Korfantów ( German Friedland in Oberschlesien ) is a city with around 1850 inhabitants in the Polish Opole Voivodeship . It is the seat of the town-and-country municipality of the same name with around 9,000 inhabitants.

Geographical location

Friedland south of the city of Falkenberg and east of Neisse on a map from 1905

The city is located in the Upper Silesia region on the right bank of the Steinau ( Ścinawa Niemodlińska ), 22 kilometers east of Nysa ( Neisse ) and 35 kilometers southwest of Opole .

history

Friedland Castle (2018)
Trinity Church
ring
City center with the castle gate and the tower of the Holy Trinity Church

The time of the city's foundation is just as unknown as that of the northeastern village of Friedland. 1323 a Heinrich von Friedland is documented. In 1327 Friedland became part of Bohemia. The first mention of the church in Hurthlanth in 1335 is also the first written evidence of the city.

Friedland had many landlords in its history. Among them were the Schaffgotsch as owners in the period from 1535 to 1594, under which the Reformation was carried out. Heinrich Wencel von Nowagk reversed this in 1629 with the Counter Reformation . The Nowagk were followed from 1670 by the Counts of Burghauß . In 1825 the castle, which dates back to 1616, was rebuilt and enlarged, around which a landscape park was created.

In 1885 Carl Graf von Pückler inherited Friedland and from then on called himself von Pückler-Burghauß .

Since 1742 the town of Friedland belonged to Prussia and its town charter was withdrawn because of its insignificance. In 1816 Friedland became part of the Falkenberg district .

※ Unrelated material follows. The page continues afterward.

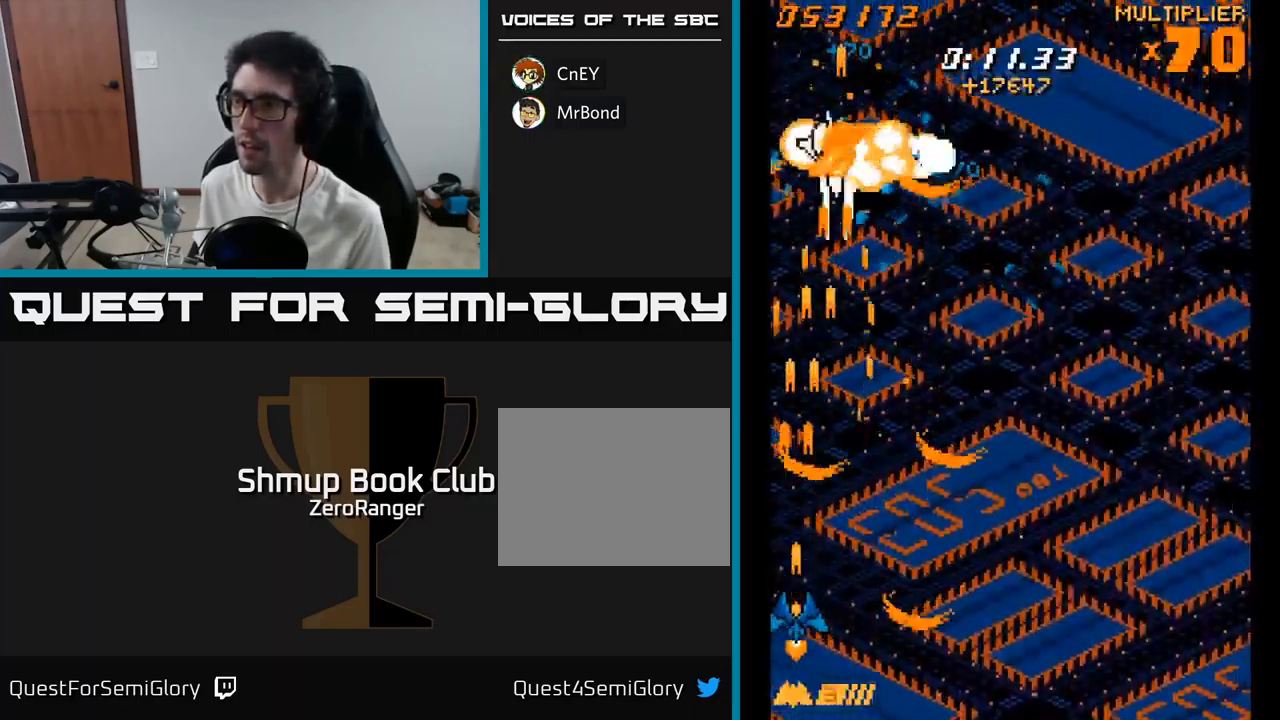
{"buttons": ["A", "DPAD_UP", "DPAD_RIGHT"], "right_stick": "center", "events": [[67, "DPAD_RIGHT", "down"], [134, "DPAD_DOWN", "down"], [134, "DPAD_RIGHT", "up"], [150, "DPAD_DOWN", "up"], [267, "DPAD_RIGHT", "down"], [417, "DPAD_UP", "down"]]}
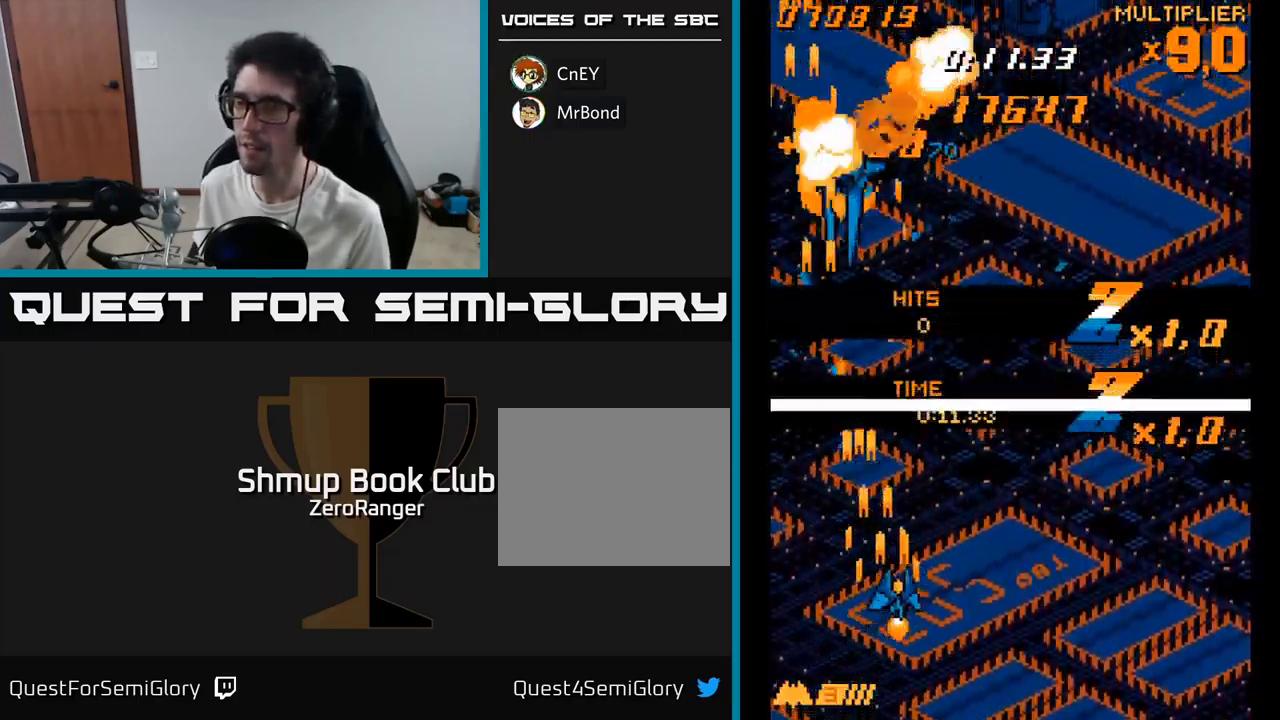
{"buttons": ["A", "DPAD_UP"], "right_stick": "center", "events": [[134, "DPAD_RIGHT", "up"], [216, "A", "up"], [233, "A", "down"]]}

In 1867 the Friedland market was given back its town charter and the village of Friedland was incorporated. In 1928 the manor district became part of the city.

In 1909 the new building of the Trinity Church was consecrated. The Catholic pastor Valentin Wojciech was appointed auxiliary bishop of Wroclaw in 1920 .

A machine factory was established at the beginning of the 20th century. Otherwise, light industry was predominant, there were curtain and lace weaving mills, a shoe factory, a sawmill, a brick factory, a wire fence factory and a beer brewery. Friedland had a Protestant church, two Catholic churches, a boys' education center and was the seat of a local court .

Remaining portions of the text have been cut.